Bireysel Semantik Ağ (Beyin): Bireysel semantik Ağ’da bazı birimler basit olmaktan çıkmış, kendi başına bilgi depolayabilir hale gelmiştir. Yani belleği vardır. Şunu unutmayalım ki her tür ağ, belli oranda bilgi depolar. Burada temel olarak kastımız, bellek ve farkındalıktır. Ağ içinde semantik yeteneğe sahip birimler, bilgiyi içgüdüsel olarak değil, heuristik (deneyime dayalı) olarak anlamlandırabilmektedir. Yani bazı birimler (örneğin memeliler ve özellikle de insan) semantik bir iç ağa (beyin ve bellek) sahiptirler ve bu sayede deneyimlerini anlamlı bilgiye dönüştürebilmektedirler. Araçlar yapabilmekte, zamanı geçmiş, şu an ve gelecek olarak sınıflandırabilmektedirler. Geçmişi bellekleri sayesinde fark etmişlerdir. Geleceği ise semantik anlamlandırma yeteneği ya da farkındalıkları sayesinde keşfetmişlerdir.
İkisinin arasında bulunan şimdiki zamanın zincirinden bu şekilde kurtulmuşlardır. Artık bir makine değildirler ve onlar için dünya anlamlı bir yerdir. (En azından semantik içyapıya sahip birim tarafından varlıklarını anlamlandırabilmekte ve farkındalık geliştirebilmektedirler.) Ancak semantik ağ, bu becerisinden sadece kendisi yararlanmakta, bilgi ve deneyimlerini aktaramamaktadır. Çünkü dil becerisine sahip değildir.
Toplumsal Semantik Ağ (Toplum): Bireysel Semantik Ağ’ın bir üst sürümüdür. Artık birimler arasında iletişim çok daha güçlüdür çünkü dil gelişmiştir. Dil sayesinde semantik birimler deneyim ve bilgilerini paylaşabiliyor, ortak ve eş zamanlı olarak hareket edebiliyorlardı. Bu nedenle toplumun zekâsı (bilgi işlem kapasitesi), bireysel semantik birimlerden çok daha fazladır.

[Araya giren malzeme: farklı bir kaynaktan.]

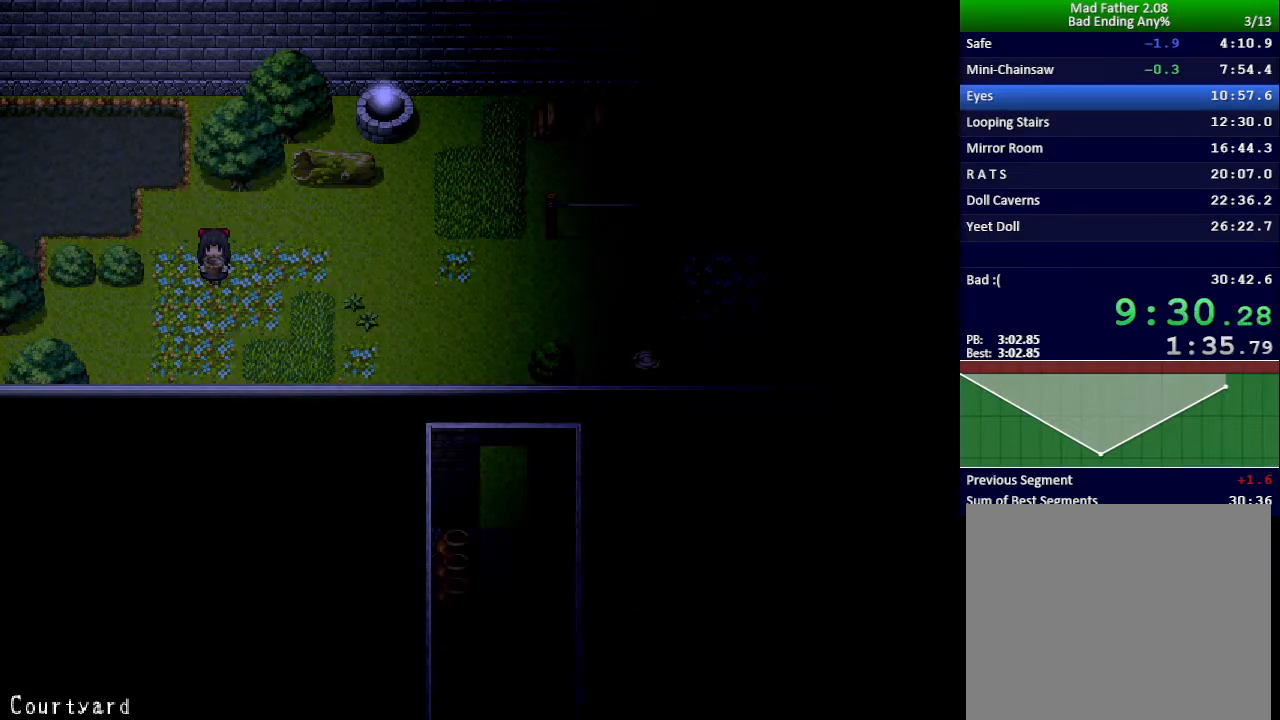
{"keys": ["down", "right"], "events": [[300, "down", "down"]]}
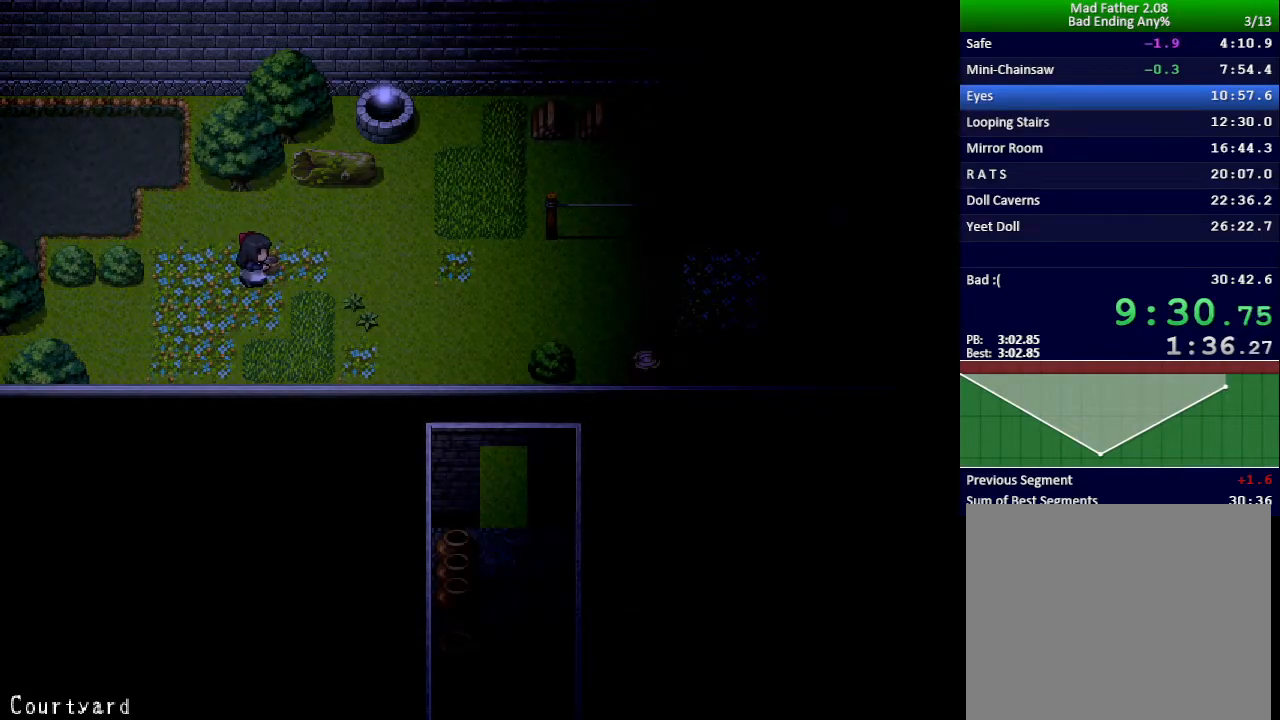
{"keys": ["right"], "events": [[351, "down", "up"]]}
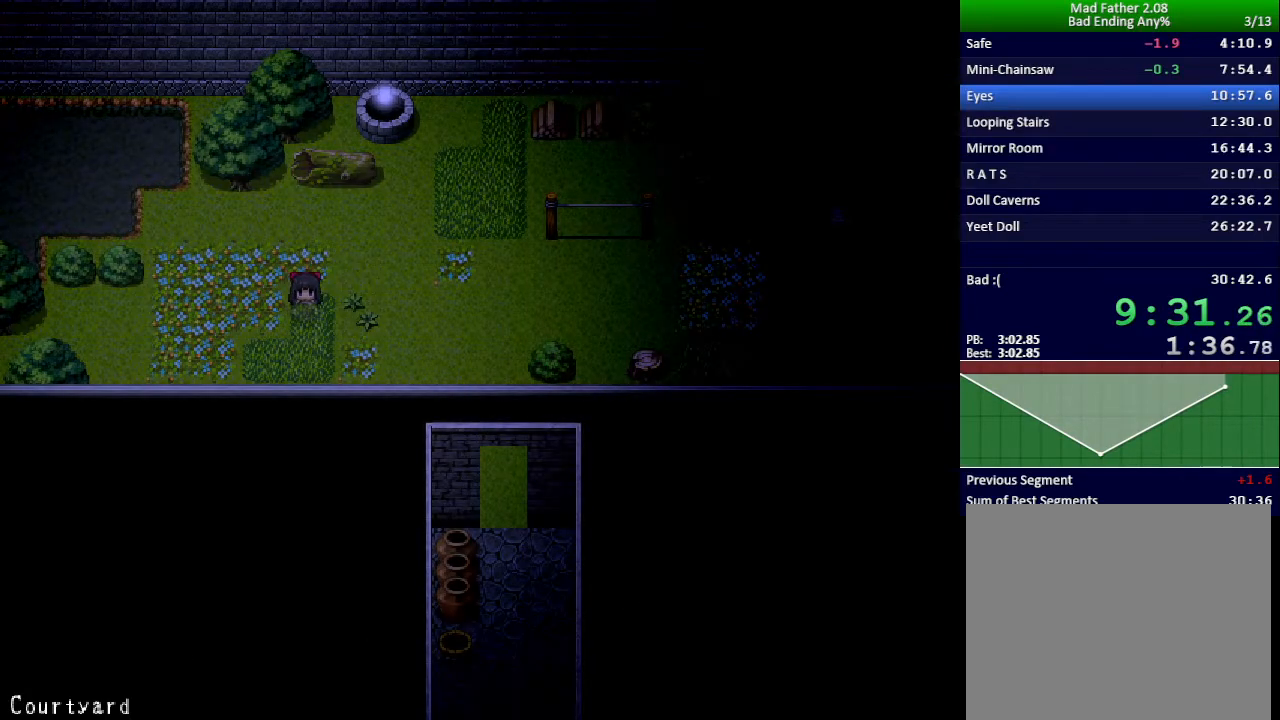
{"keys": ["right"], "events": [[150, "down", "down"], [417, "down", "up"]]}
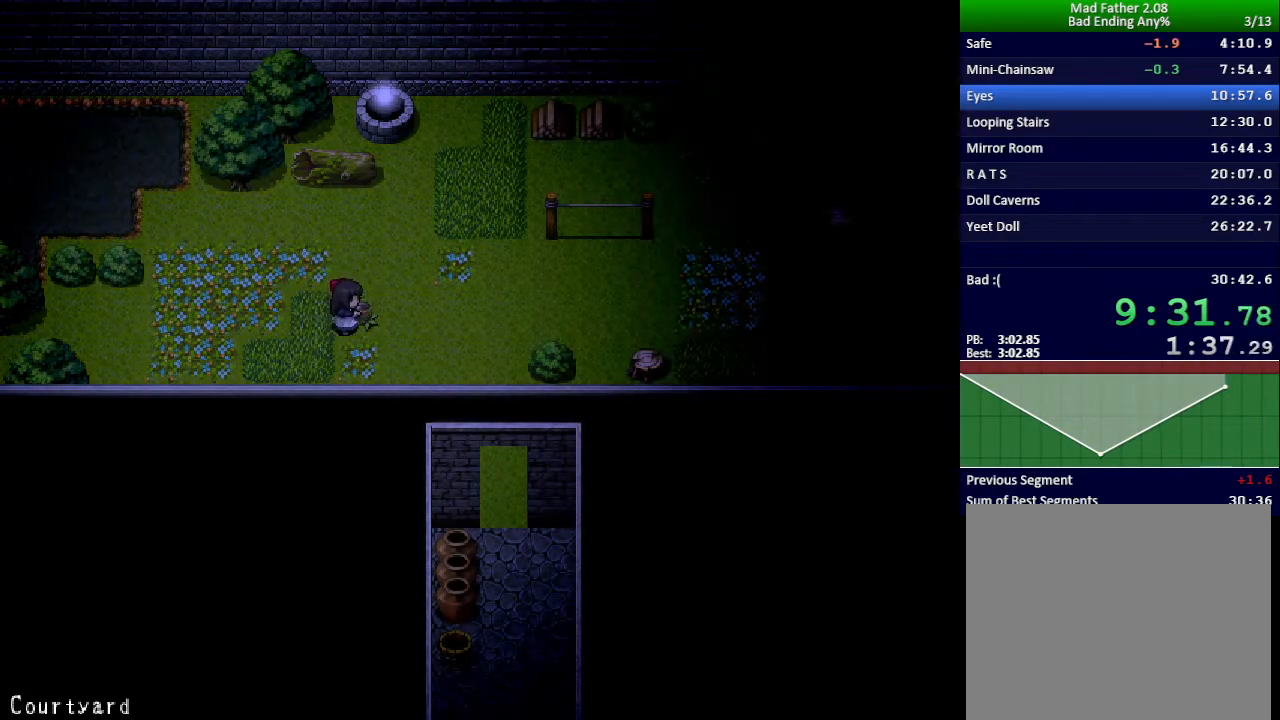
{"keys": ["down", "right"], "events": [[251, "down", "down"]]}
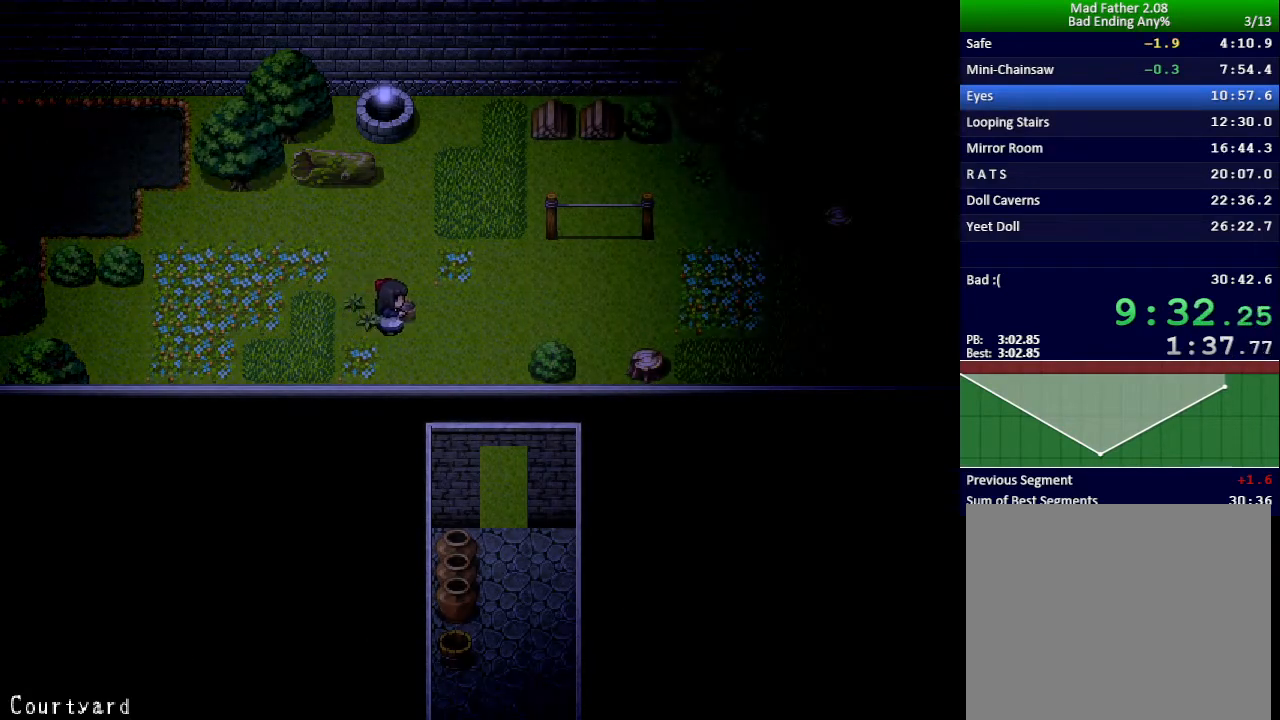
{"keys": ["down", "right"], "events": []}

Toplumsal semantik ağ, bireysel semantik ağdan çok daha hızlı bir şekilde değişimlere ayak uydurabilir, çünkü bireysel semantik ağ donanımı evrime bağımlıdır ve bilgi toplama kapasitesi de bir tek birimin deneyimleriyle sınırlıdır. Oysa toplumsal semantik ağ, bireysel semantik birimlerin farklı deneyimlerini birbirine aktarmasını sağladığından, çok daha hızlı ve esnektir.
Birikim Ağı (Kültür): Kültür, bilgiyi biriktirebilen ve kuşaklar arasında aktarabilen ağdır. Semantik ağlarda da bilgi oluşuyor ancak yazı olmadığı için bilgiyi gelecek kuşaklara aktarmak mümkün olmuyordu. Yani salt toplumsal semantik ağın belleği yetersizdi ve o an yaşayan kuşağın belleğiyle sınırlıydı. Oysa birikim ağında, yani kültürde bilgiler zaman içinde bir kuşaktan bir kuşağa aktarılabilmektedir. Bu aktarım, geleneklerin sözel ve usta çırak ilişkisi yoluyla aktarılmasından çok daha etkili olan yazının bulunuşunu gerektirir. Bundan sonra ağ, zaman boyutu içinde de varlığını sürdürebilir, yani geçmiş kuşakların deneyimleri kaybolmaz ve gelecek kuşaklara aktarılabilir.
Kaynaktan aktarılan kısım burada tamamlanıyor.